§ **READING PASSAGE**:
============
# Geometric interpretation of partial derivatives

1. Mar 14, 2014

### MexChemE

Good afternoon guys! I have some doubts about partial derivatives. The other day, my analytic geometry professor told us that slopes do not exist in three-dimensional space. If that's the case, then what does a partial derivative represent? Given that the derivative of a function with respect to one variable is the slope of the tangent line to some point of that function.

Also, if a partial derivative is the rate of change of just one variable in a function of several variables, is there a way to calculate the total rate of change of the function?

2. Mar 14, 2014

### FactChecker

I agree with your confusion. You may want to ask him for clarification rather than speculating. He may be talking about functions that are not real valued. Or he may just mean that the concept of slope gets more complicated. A real valued function of several variables can have the partial derivatives that you mention and a gradient. A lot of mathematics related to linear and nonlinear optimization uses the concepts of partial derivatives, gradients, slopes, and direction of steepest descent.
============
§ **DATASET CONTENT**:

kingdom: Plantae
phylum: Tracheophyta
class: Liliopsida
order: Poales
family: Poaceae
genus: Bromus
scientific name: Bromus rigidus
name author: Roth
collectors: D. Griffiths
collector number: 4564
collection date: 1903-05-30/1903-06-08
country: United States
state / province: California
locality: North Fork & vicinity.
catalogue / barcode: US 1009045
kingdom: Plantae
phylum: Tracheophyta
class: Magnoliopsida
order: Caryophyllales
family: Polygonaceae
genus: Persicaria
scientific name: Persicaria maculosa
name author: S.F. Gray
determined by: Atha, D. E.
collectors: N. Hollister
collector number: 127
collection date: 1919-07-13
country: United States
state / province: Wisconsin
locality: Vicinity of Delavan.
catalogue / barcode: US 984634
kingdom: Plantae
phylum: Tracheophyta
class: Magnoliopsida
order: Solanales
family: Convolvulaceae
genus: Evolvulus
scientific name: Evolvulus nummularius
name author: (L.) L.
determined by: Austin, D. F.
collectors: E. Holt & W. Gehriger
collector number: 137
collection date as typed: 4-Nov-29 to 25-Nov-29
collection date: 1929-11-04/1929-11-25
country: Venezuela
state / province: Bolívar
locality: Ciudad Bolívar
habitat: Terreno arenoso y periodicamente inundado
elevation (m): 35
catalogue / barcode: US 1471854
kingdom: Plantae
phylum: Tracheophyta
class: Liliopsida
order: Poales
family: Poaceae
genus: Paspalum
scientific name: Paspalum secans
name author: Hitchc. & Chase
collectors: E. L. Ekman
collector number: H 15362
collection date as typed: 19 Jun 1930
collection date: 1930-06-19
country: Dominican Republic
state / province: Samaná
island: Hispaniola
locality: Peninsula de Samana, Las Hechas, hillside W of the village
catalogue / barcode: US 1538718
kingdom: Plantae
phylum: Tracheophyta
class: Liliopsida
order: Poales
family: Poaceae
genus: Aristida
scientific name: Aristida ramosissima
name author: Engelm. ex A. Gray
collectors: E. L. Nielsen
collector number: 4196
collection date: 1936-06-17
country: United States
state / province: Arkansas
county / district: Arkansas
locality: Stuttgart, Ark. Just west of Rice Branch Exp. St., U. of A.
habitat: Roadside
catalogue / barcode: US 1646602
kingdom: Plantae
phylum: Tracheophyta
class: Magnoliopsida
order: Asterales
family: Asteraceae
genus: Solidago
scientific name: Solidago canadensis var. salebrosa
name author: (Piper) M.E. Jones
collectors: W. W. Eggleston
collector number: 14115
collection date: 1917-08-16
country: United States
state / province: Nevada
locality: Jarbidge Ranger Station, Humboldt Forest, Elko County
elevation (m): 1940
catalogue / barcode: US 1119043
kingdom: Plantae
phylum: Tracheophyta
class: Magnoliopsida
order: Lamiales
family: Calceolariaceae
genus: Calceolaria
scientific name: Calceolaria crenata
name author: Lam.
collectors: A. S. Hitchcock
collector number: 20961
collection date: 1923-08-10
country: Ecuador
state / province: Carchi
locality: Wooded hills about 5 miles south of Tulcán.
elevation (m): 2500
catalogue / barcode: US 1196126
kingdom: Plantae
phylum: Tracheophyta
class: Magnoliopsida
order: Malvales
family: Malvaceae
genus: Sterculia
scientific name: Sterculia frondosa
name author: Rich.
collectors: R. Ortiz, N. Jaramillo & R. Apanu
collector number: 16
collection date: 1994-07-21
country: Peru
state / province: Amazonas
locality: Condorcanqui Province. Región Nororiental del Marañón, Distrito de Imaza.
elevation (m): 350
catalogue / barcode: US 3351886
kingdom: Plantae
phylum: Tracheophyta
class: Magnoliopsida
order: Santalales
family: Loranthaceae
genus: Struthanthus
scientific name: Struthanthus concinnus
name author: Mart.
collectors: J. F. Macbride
============
§ **TO DO**:
a. In the forum thread on partial derivatives, why is the person who opens the thread unsure what a partial derivative represents? Answer in one to three sentences.
b. Repeat the part of the forum thread on partial derivatives that begins at the words "Also, if a partial" and stops after "of steepest descent.".

§ **EXERCISE RESULTS**:
a. Their analytic geometry professor said that slopes do not exist in three-dimensional space. But the derivative of a function with respect to one variable is the slope of the tangent line at a point of that function. So if slopes do not exist there, it is unclear what a partial derivative would stand for.

b.
Also, if a partial derivative is the rate of change of just one variable in a function of several variables, is there a way to calculate the total rate of change of the function?

2. Mar 14, 2014

### FactChecker

I agree with your confusion. You may want to ask him for clarification rather than speculating. He may be talking about functions that are not real valued. Or he may just mean that the concept of slope gets more complicated. A real valued function of several variables can have the partial derivatives that you mention and a gradient. A lot of mathematics related to linear and nonlinear optimization uses the concepts of partial derivatives, gradients, slopes, and direction of steepest descent.